## WORK TASK:
Translate this sentence from the article on China's wine deposits into Spanish: "China said temporary anti-dumping deposits of 107.1 per cent to 212.1 per cent will be imposed on Australian wines starting on Saturday."

## DOCUMENT EXCERPT:
• By The Financial District


China is set to impose anti-dumping deposits on Australian wine amid escalating tensions between the two economies, the Chinese Commerce Ministry said, Simina Mistreanu and Annika Burgess reported for Deutsche Presse-Agentur (dpa).

Chinese authorities found that the domestic wine market, which is a very minor player internationally, "has suffered substantial damage" due to the dumping of imported Australian wines, the ministry said. China has slapped trade tariffs and customs delays on several Australian exports, including barley and beef. Australia got China’s goat after it banned Chinese telecommunications giant Huawei from setting up a 5G network in Australia. Beijing is also angry that the Australian government demanded an independent investigation into the origin of the new coronavirus, which spread from the Chinese metropolis of Wuhan worldwide.

China said temporary anti-dumping deposits of 107.1 per cent to 212.1 per cent will be imposed on Australian wines starting on Saturday. Australia's agriculture minister expressed the Canberra government's "extreme disappointment" in China's decision, saying they will continue to work with the industry and authorities in their investigation but will "consider all of our options moving forward."

"Today's decision is a seriously concerning development and one which Australia will be vigorously fighting against," David Littleproud said in a statement Friday. He stressed that Australia "provides the second lowest level of farm subsidies in the OECD," he said using the Organization for Economic Co-operation and Development's acronym. "The Australian Government categorically rejects any allegation that our wine producers are dumping product into China, and we continue to believe there is no basis or any evidence for these claims," he said.

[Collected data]

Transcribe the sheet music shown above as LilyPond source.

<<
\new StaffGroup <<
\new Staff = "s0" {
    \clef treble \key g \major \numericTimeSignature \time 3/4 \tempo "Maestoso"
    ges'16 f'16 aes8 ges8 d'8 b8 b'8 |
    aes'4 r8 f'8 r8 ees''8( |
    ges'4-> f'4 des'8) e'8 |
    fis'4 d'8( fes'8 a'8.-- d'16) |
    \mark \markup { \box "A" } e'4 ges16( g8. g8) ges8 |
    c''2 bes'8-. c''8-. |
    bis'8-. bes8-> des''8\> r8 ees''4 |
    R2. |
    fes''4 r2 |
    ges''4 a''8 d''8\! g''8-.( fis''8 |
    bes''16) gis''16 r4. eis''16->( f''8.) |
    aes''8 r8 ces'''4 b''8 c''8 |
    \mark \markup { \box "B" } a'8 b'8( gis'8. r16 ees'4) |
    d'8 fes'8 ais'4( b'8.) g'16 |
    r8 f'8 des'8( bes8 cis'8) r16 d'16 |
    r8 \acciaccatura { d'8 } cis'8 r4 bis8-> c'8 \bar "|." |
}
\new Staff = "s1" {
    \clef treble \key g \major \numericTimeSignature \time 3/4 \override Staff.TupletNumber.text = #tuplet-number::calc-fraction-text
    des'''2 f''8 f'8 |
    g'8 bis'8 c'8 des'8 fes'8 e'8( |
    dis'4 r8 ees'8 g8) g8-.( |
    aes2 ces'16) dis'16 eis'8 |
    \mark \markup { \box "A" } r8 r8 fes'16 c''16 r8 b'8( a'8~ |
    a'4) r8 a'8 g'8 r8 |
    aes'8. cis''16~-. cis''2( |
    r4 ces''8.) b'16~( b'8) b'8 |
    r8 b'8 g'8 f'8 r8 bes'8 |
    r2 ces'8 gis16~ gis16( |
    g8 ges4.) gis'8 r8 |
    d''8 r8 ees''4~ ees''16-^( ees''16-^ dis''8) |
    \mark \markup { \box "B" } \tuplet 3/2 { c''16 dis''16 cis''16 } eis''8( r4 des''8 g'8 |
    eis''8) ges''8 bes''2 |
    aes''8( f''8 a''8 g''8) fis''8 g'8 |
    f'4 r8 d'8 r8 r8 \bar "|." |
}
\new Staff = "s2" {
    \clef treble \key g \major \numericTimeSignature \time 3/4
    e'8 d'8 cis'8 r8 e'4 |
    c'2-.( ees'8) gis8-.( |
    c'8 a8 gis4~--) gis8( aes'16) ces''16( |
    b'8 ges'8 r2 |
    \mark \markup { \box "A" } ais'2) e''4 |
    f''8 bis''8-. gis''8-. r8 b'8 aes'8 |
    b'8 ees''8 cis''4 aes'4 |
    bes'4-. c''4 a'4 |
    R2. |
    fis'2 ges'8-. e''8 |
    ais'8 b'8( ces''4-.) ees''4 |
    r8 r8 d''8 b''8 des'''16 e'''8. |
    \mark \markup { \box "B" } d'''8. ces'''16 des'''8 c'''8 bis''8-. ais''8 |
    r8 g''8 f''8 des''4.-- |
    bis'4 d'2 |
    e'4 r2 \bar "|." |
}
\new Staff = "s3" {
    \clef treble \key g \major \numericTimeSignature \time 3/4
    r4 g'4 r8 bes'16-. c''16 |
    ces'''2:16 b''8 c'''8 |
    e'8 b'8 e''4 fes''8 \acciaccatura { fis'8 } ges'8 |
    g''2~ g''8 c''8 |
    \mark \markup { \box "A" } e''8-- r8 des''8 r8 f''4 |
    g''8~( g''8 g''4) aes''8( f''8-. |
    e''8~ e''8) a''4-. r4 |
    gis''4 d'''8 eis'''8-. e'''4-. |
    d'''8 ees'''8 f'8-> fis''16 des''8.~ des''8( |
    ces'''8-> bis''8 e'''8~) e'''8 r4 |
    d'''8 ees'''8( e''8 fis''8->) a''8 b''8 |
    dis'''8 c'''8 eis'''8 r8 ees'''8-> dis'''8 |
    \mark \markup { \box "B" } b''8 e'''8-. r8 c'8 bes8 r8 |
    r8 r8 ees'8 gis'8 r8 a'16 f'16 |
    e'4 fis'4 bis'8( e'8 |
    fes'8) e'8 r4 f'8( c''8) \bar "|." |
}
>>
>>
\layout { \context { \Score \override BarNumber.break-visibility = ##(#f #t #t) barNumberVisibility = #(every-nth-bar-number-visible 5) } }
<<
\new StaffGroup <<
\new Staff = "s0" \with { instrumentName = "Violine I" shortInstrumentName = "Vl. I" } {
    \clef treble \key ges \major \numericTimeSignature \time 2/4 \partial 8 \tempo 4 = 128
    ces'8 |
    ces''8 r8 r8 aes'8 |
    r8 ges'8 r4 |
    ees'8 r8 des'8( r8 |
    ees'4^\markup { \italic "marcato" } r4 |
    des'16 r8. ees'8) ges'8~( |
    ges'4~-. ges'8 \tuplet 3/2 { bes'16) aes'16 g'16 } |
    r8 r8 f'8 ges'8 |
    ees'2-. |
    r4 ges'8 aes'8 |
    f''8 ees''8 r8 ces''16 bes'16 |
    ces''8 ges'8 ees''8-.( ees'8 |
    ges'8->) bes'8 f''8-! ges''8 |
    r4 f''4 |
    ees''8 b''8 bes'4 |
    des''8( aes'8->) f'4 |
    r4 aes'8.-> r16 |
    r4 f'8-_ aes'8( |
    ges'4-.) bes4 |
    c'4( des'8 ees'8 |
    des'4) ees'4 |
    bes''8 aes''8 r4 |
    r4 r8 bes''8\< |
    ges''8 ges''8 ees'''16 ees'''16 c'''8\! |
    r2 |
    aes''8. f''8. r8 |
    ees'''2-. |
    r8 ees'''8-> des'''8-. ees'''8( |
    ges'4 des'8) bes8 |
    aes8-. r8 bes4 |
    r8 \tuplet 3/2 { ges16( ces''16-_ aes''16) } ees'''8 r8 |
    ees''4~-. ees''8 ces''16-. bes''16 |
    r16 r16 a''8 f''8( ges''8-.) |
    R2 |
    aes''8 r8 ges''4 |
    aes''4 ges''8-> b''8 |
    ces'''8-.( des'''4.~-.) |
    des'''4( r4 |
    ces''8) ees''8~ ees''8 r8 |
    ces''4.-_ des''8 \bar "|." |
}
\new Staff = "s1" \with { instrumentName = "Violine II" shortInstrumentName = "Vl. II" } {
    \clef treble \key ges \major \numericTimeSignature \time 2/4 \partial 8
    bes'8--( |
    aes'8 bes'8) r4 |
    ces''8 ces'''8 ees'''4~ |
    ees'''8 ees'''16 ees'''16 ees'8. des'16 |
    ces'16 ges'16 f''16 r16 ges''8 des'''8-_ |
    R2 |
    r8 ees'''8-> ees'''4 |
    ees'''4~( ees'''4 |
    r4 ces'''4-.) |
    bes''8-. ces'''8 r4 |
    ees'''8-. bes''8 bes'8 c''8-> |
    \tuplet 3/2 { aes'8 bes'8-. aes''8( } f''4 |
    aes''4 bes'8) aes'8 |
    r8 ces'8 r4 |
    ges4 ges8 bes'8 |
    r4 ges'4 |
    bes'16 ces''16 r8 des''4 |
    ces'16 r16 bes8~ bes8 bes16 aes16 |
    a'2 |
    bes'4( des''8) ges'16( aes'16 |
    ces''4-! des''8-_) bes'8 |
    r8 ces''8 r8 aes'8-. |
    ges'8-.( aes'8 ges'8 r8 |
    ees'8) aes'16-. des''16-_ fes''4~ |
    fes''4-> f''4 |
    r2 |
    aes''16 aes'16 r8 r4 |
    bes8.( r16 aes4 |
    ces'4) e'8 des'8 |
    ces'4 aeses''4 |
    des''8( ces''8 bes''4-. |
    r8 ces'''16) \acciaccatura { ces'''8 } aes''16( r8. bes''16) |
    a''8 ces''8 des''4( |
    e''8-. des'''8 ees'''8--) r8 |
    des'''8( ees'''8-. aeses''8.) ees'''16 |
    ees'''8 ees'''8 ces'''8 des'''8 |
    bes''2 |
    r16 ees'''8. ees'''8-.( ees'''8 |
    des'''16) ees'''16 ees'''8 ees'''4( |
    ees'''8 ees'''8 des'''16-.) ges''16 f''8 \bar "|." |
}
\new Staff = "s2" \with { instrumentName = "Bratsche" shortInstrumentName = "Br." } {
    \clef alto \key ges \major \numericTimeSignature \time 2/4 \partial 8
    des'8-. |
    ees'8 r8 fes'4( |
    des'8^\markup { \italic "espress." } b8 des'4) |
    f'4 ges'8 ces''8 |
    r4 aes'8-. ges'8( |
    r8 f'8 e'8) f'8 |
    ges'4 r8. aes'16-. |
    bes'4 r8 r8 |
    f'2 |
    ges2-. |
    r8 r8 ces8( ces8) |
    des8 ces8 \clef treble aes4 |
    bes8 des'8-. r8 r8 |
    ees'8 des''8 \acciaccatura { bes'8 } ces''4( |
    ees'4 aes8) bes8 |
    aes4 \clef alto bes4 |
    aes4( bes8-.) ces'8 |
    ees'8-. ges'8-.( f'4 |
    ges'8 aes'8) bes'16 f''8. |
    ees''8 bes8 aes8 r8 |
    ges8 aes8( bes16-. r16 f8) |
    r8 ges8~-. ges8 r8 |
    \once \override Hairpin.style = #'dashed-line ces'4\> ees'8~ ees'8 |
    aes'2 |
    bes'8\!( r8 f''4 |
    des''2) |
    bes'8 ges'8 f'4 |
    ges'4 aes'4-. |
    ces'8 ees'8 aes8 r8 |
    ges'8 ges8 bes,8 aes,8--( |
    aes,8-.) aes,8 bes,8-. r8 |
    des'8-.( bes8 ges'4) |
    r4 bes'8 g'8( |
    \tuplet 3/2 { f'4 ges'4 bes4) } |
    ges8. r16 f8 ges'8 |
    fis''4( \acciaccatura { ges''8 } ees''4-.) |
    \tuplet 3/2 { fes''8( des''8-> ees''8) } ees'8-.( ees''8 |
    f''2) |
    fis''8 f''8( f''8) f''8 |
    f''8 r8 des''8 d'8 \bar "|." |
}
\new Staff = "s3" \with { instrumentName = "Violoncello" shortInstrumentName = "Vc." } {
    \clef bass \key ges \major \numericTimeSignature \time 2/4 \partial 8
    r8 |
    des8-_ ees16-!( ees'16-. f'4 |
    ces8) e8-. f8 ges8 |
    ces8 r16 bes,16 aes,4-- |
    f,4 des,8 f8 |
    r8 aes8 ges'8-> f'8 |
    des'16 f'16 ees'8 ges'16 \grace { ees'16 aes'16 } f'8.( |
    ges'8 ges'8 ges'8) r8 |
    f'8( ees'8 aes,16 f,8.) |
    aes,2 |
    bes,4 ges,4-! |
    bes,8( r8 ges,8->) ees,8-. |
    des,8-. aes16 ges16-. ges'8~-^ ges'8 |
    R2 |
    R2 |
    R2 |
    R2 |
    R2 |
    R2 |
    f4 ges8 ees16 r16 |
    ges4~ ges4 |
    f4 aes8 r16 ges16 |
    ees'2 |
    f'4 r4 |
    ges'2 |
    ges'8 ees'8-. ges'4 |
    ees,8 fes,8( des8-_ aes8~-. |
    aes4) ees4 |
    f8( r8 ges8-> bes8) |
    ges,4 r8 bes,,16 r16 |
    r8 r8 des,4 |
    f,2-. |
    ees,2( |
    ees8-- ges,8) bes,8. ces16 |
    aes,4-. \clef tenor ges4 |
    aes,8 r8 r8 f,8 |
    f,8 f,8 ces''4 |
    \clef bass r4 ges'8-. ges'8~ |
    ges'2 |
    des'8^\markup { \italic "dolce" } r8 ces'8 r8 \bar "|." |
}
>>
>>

## ANSWER TO THE EXERCISE:
China dijo que a partir del sábado se impondrán a los vinos australianos depósitos antidumping temporales de entre el 107,1 % y el 212,1 %.